Thursday, October 8, 2015
Decades of research have shown that cancer survival outcomes can vary widely depending on where patients receive care. But efforts to rank hospitals by long-term survival rates have been hindered by the readily available administrative data derived from Medicare claims, which lacks information about cancer stage. Two hospitals providing equally good care may have different survival rates if one hospital treats sicker patients, for example.
Now, a study published today in JAMA Oncology from Memorial Sloan Kettering Cancer Center (MSK) finds that risk-adjusted Medicare claims data — without information about the cancer stage of individual patients — may be sufficient to calculate the long-term survival rates at hospitals providing cancer care in the United States.
The transparent method that the researchers propose reveals substantial differences in survival rates among four major categories of hospitals. The researchers believe these differences are worthy of deeper exploration.
“Patients need reliable information about hospitals’ survival rates so they can make informed choices about their care,” said David G. Pfister, MD, Chief of MSK’s Head and Neck Oncology Service and lead author of the study. “But similarly important, measuring the differences in survival rates among hospitals is a first step toward improving cancer care at every hospital across the country.”
The analysis looked at four different types of hospitals:
- PPS-exempt: 11 freestanding cancer hospitals that are exempt from the Medicare prospective payment system
- NCI cancer centers: 32 NCI-designated cancer centers that are not PPS-exempt
- AMC: 252 other academic teaching hospitals
- Other: 4,873 remaining hospitals, including community hospitals
Findings showed that patients treated at PPS-exempt hospitals have a 10 percent lower chance of dying in the first year than patients treated at other non-teaching hospitals (18 percent versus 28 percent), with NCI cancer centers and AMCs falling between the two extremes.
Including the cancer-stage information of individual patients, available through the Surveillance, Epidemiology, and End Results (SEER) Medicare database, in the analysis did not significantly impact the performance rankings of the hospital types. Rankings remained consistent with what was calculated from the risk-adjusted Medicare claims data without cancer-stage information.
Successive years followed a similar pattern, with the survival gap persisting over five years. The risk-adjusted five-year survival rates for the hospital types were 53 percent at PPS-exempt hospitals; 49 percent at NCI cancer centers; 46 percent at AMCs; and 44 percent at other hospitals.
“This observed one-year survival gap of 10 percent between hospital types is substantial and represents potentially preventable deaths of cancer patients,” said Peter B. Bach, MD, MAPP, Director of MSK’s Center for Health Policy and Outcomes and senior author of the paper. “If further research confirms this survival gap, a next step would be to figure out the mechanics underpinning it. Is it due to readmissions or mortality rates after surgery? Are people having severe side effects keeping them from finishing the chemotherapy that benefits them?
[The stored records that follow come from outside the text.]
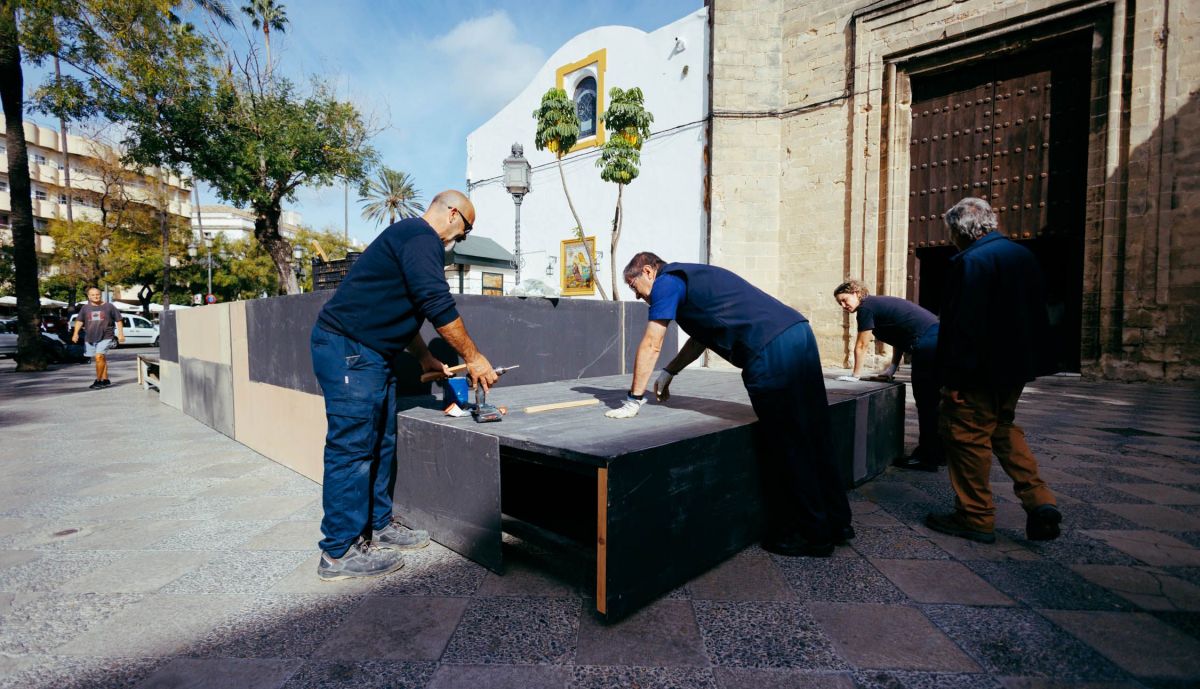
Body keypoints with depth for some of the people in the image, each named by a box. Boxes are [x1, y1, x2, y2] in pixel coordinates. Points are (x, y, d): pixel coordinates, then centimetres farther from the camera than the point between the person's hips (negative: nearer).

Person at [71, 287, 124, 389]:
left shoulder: (109, 306, 3)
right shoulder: (85, 308, 10)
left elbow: (118, 320, 7)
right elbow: (79, 321, 8)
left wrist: (120, 334, 2)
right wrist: (76, 333, -6)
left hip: (105, 337, -4)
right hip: (90, 338, 4)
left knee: (99, 357, -17)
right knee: (102, 359, 11)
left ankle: (98, 380, -10)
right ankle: (105, 380, 19)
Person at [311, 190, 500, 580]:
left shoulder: (413, 238, 22)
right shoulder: (421, 237, -11)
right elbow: (439, 307, -20)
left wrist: (425, 358, 20)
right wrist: (473, 358, -12)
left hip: (369, 354, 11)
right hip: (348, 350, -11)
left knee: (380, 443, 13)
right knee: (352, 447, -6)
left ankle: (377, 526, 24)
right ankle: (340, 552, 3)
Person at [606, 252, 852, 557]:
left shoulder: (667, 282, 1)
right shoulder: (692, 277, 28)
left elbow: (650, 346, -1)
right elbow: (701, 337, 35)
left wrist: (634, 400, 6)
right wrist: (669, 372, 33)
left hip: (773, 350, -9)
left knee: (789, 447, 2)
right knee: (812, 439, 15)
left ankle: (813, 535, 15)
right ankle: (836, 523, 27)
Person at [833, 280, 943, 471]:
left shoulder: (866, 307, -7)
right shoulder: (880, 303, 20)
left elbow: (861, 346, -3)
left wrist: (855, 375, 6)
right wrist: (893, 367, 17)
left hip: (927, 343, -10)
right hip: (937, 336, 10)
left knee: (926, 403, -3)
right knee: (932, 401, 15)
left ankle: (927, 458, 4)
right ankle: (938, 453, 23)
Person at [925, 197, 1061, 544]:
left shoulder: (970, 261, -17)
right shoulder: (1024, 255, 11)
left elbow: (962, 324, -22)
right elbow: (1039, 314, 16)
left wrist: (952, 378, -18)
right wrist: (1031, 360, 22)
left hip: (981, 371, -9)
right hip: (1017, 366, 9)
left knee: (967, 437, 2)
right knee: (1004, 428, 24)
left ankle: (975, 517, 12)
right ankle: (1038, 500, 17)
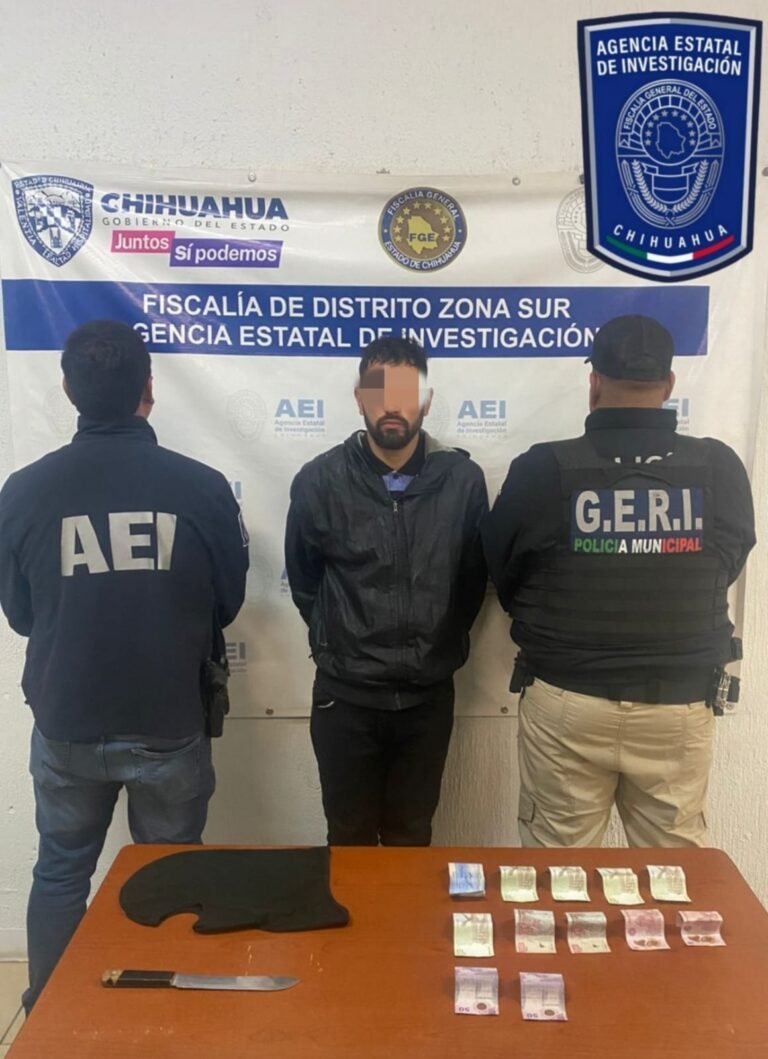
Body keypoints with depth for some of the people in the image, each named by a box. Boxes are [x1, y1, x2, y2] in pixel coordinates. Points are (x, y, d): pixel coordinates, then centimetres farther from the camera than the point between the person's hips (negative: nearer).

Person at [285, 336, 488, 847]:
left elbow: (474, 579, 5)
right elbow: (304, 583, 5)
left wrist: (441, 646, 9)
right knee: (350, 841, 16)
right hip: (345, 695, 0)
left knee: (412, 838, 19)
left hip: (429, 695, 1)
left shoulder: (463, 480, -8)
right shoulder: (319, 481, -9)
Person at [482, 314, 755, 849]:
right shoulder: (721, 469, -9)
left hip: (566, 702, -1)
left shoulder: (542, 470, -13)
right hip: (679, 706, 2)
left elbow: (502, 576, 1)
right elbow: (728, 566, 7)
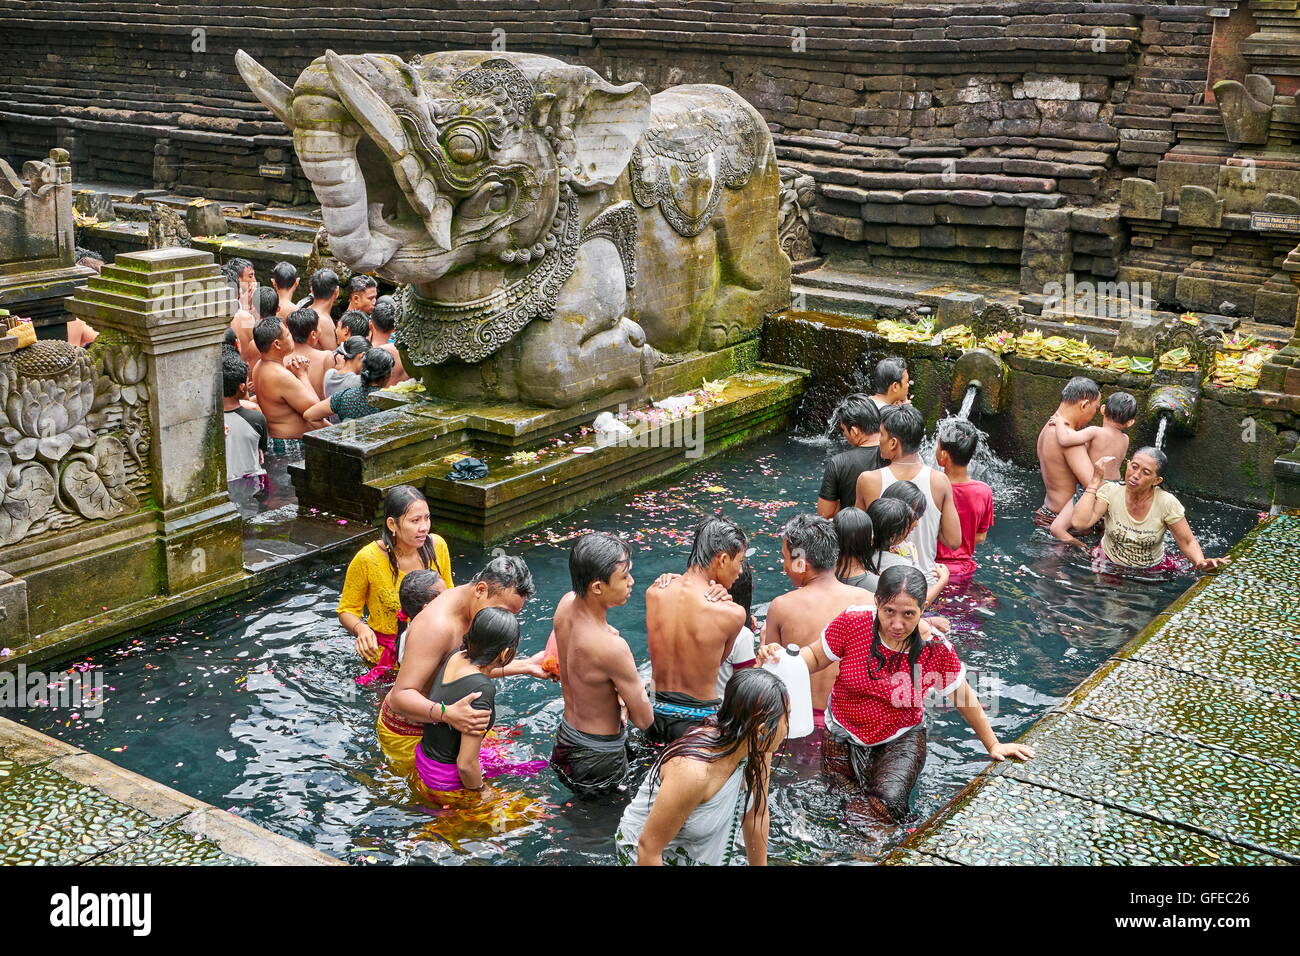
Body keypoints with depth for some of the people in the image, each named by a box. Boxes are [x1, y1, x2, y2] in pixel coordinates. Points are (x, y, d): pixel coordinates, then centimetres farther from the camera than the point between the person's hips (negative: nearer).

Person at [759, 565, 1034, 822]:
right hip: (844, 735, 1)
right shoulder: (852, 623, -19)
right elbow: (815, 657, -5)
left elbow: (964, 697, -3)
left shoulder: (934, 646, -18)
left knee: (889, 806, -24)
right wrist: (780, 657, -25)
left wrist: (993, 745, 4)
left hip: (901, 739, -1)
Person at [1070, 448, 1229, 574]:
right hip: (1110, 564, 0)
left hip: (1153, 568, 1)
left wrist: (1201, 562, -31)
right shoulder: (1110, 492, -17)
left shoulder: (1167, 503, -18)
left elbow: (1188, 542, -10)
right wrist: (1095, 481, -26)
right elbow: (1080, 522, -29)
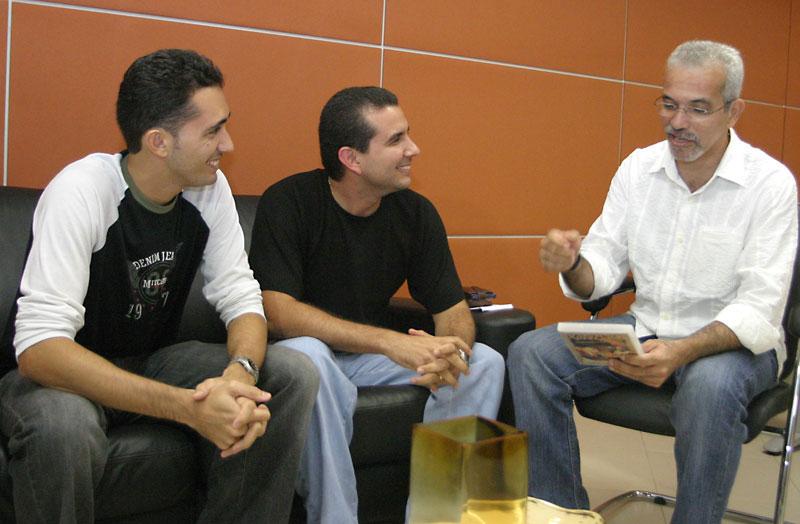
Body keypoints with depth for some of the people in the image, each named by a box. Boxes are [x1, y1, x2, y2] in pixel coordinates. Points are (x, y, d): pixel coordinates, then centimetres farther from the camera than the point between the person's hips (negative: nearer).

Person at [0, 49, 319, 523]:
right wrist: (187, 407, -44)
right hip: (60, 374, -5)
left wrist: (240, 373, -33)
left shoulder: (210, 188, -8)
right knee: (62, 425, -39)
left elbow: (242, 299, -8)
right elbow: (38, 347, -33)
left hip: (153, 363, 5)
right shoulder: (81, 191, -25)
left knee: (295, 374, -15)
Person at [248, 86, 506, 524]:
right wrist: (391, 343, -36)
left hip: (372, 356, 5)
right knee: (306, 355, -38)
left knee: (485, 362, -14)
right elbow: (278, 310, -26)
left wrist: (451, 353, -28)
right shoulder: (288, 202, -17)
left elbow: (453, 311, -1)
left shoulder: (416, 213, -3)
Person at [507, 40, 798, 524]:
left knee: (710, 386, -39)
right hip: (645, 329, 5)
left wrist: (682, 352, -36)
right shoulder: (638, 168, 1)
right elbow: (601, 271, 1)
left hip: (734, 341, -4)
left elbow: (759, 309, -18)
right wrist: (572, 263, -24)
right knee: (530, 354, -15)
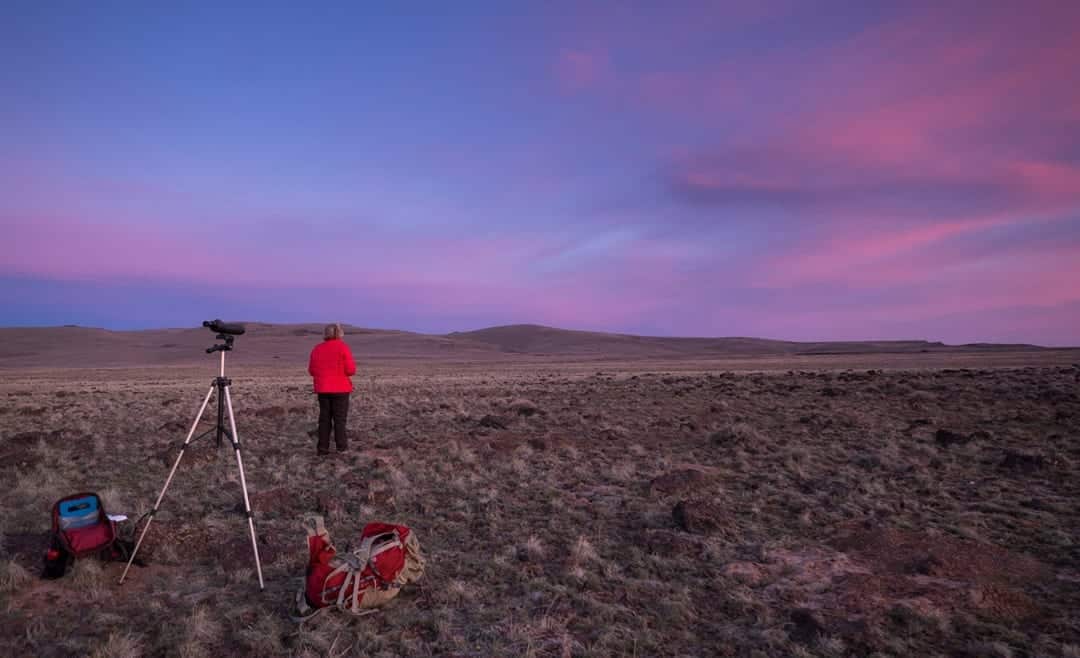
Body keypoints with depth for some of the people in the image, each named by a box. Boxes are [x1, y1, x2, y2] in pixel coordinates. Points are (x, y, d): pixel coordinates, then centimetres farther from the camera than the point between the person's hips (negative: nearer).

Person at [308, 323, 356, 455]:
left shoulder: (317, 349, 5)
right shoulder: (342, 347, -8)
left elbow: (312, 370, 7)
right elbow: (351, 369, -12)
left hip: (323, 389, 4)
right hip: (340, 389, -4)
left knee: (324, 418, 8)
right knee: (340, 417, 2)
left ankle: (322, 448, 6)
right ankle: (341, 445, 0)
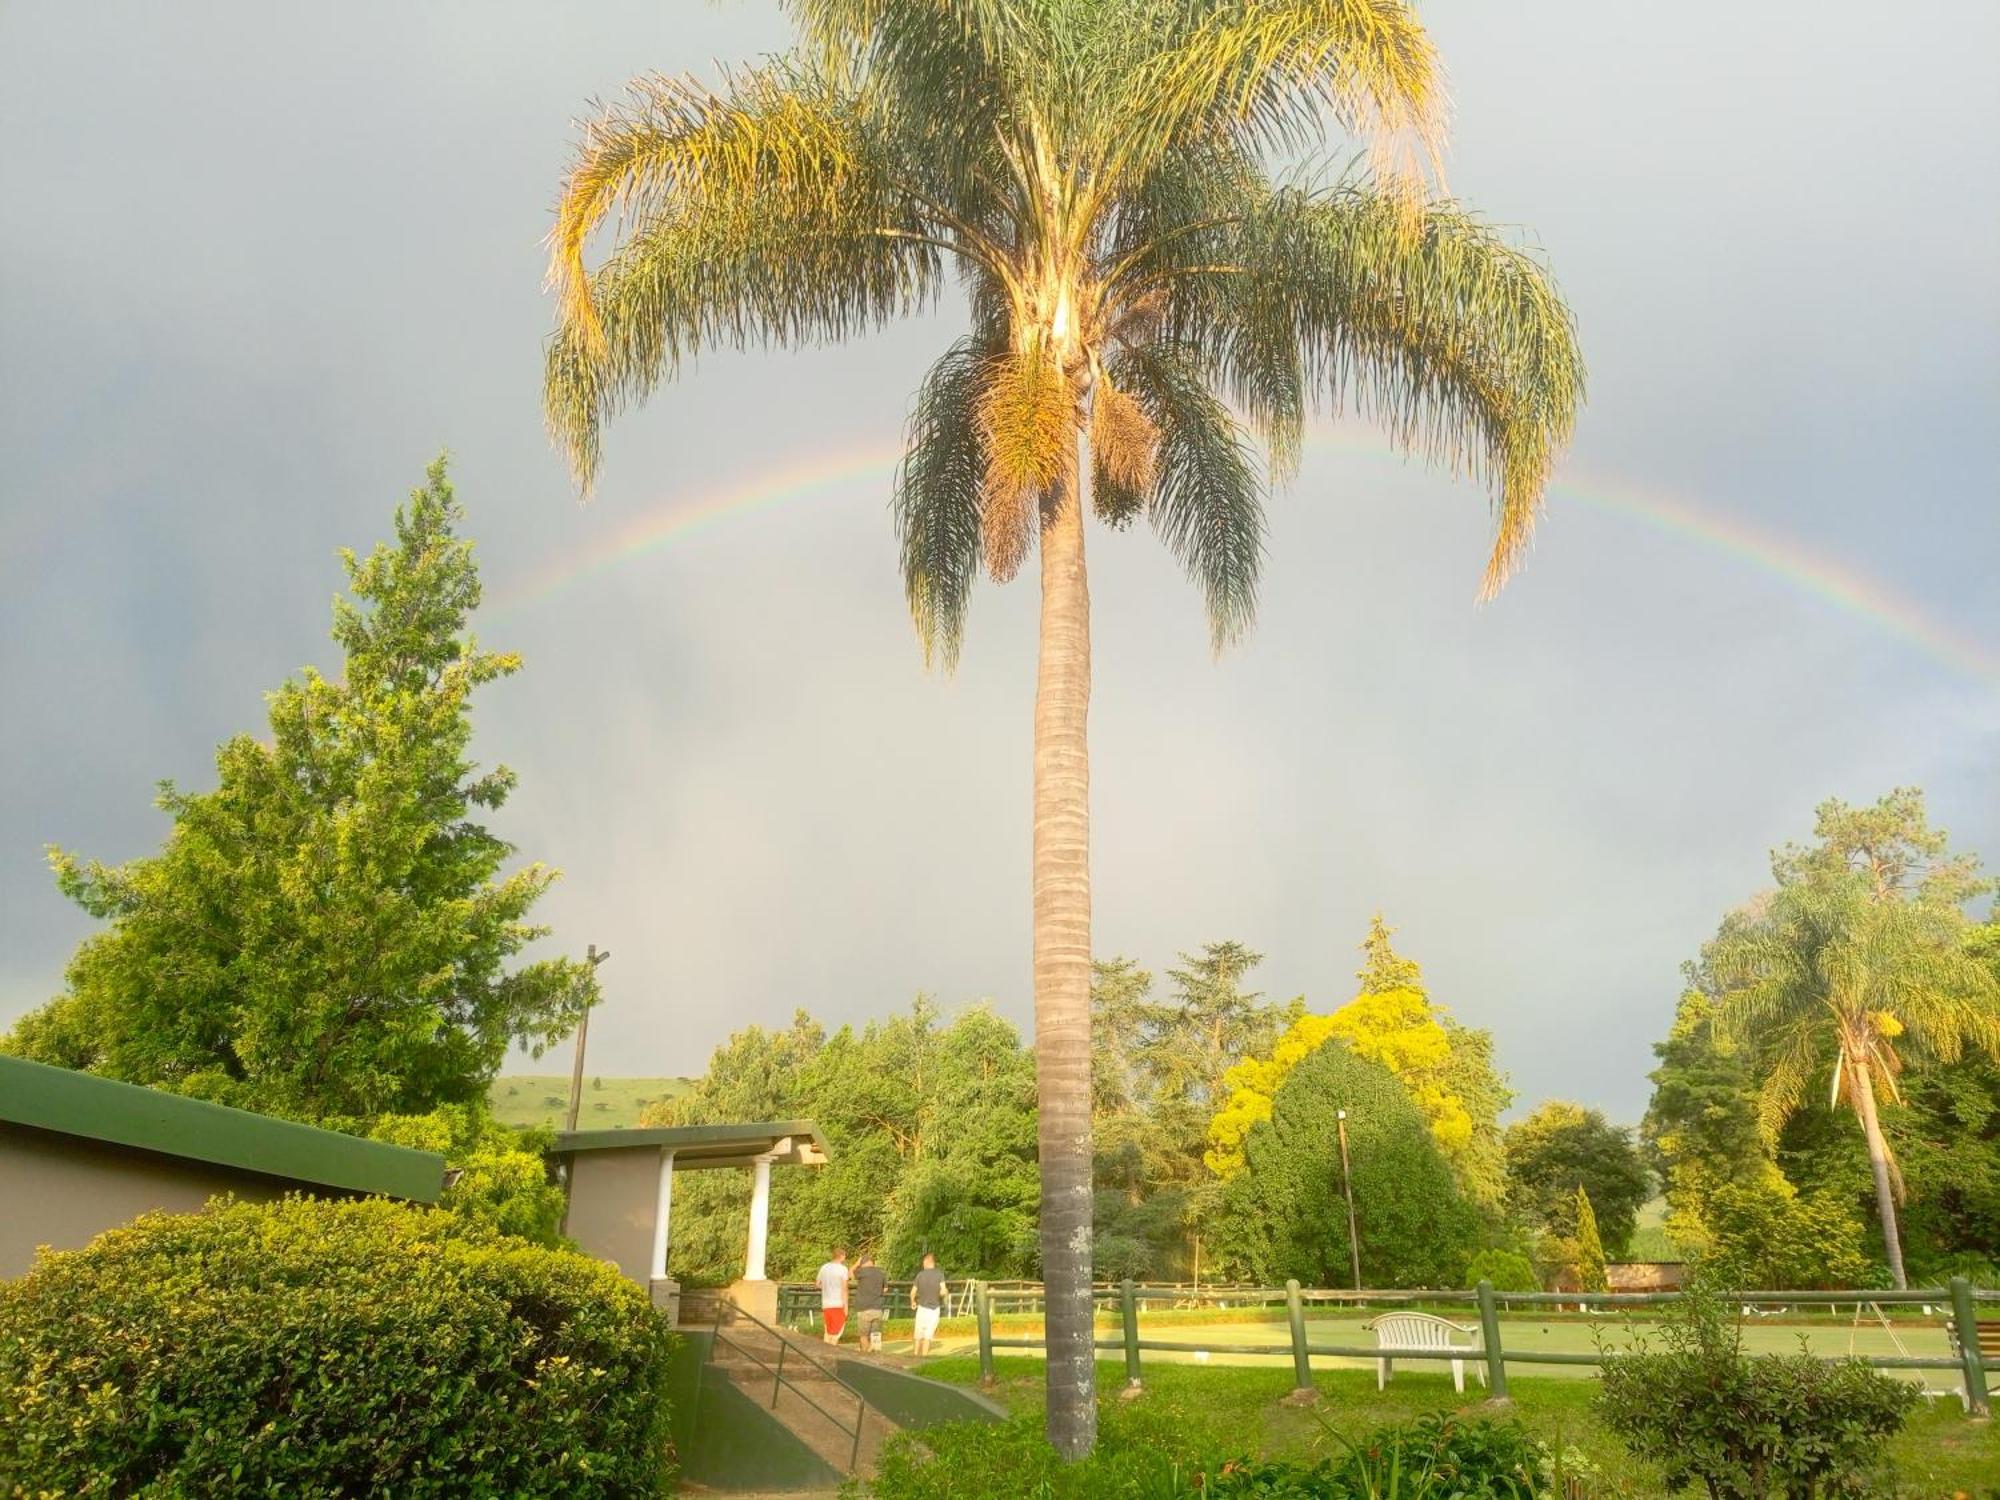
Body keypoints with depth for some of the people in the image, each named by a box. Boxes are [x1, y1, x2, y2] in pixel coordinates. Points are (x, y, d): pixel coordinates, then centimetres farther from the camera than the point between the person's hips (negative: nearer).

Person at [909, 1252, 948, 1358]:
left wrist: (913, 1302, 20)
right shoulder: (940, 1274, -8)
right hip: (935, 1308, -1)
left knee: (919, 1334, 15)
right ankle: (923, 1357, 3)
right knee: (928, 1335, 6)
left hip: (922, 1307, 1)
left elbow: (913, 1292, 0)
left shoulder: (920, 1275, -4)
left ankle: (916, 1354, 19)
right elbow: (943, 1291, -16)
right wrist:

We need to break down the data and figure out where the gaps in care are, and none of it is simple.”
The Study Methodology
For the study, MSK researchers analyzed two parallel data sets:
- Fee-for-service Medicare claims from across the United States, which cover the entire spectrum of inpatient and outpatient cancer care — including office visits, chemotherapy, radiation, and home care — but do not include information on cancer stage
- The SEER Medicare database, which does include information on cancer stage
The two data sets collectively included nearly 750,000 patients who had cancers of the lung, prostate, breast, or colon, among others. Patients began either cancer treatment or management of recurrent disease in 2006. The study ended five years later, in 2011.
Researchers used 3M’s Clinical Risk Group (CRG) software to risk adjust the data from both the Medicare and SEER data sets. The CRG algorithm assigns each patient to a group that reflects his or her overall health status and the presence and severity of comorbid diseases or conditions, as well as age and sex. The risk adjustment also included median household income in the ZIP code of residence for each individual. For the SEER data, the researchers additionally stratified for the stage of a patient’s cancer.
The researchers then performed identical analyses on both risk-adjusted data sets, calculating the probability of death at each hospital. In both analyses the hospitals were ranked in terms of three-year and five-year survival rates. The inclusion or exclusion of individual patients’ cancer stage information did not significantly affect the rankings.
Similar outcomes research using only administrative claims data is already under way nationally in cardiovascular disease. For example, the Centers for Medicare and Medicaid Services publishes risk-adjusted cardiovascular disease mortality rates for US hospitals.
“We hope to eventually do the same thing in cancer,” said Dr. Bach. “More validation is needed of the risk adjustment metrics for hospitals, but I think we can dispense with the idea that we need patient-level data on cancer stage to evaluate hospitals.”
Eventually, data on long-term survival may also help inform value-based payment initiatives that link reimbursement with quality outcomes.
In addition to Drs. Pfister and Bach, the study was led by a multidisciplinary clinical and administrative team including Elaine Duck, RN, MA, MS; Elena B. Elkin, PhD, MPA; Ushma S. Neill, PhD; Mark Radzyner, JD, MBA; and David M. Rubin, BS.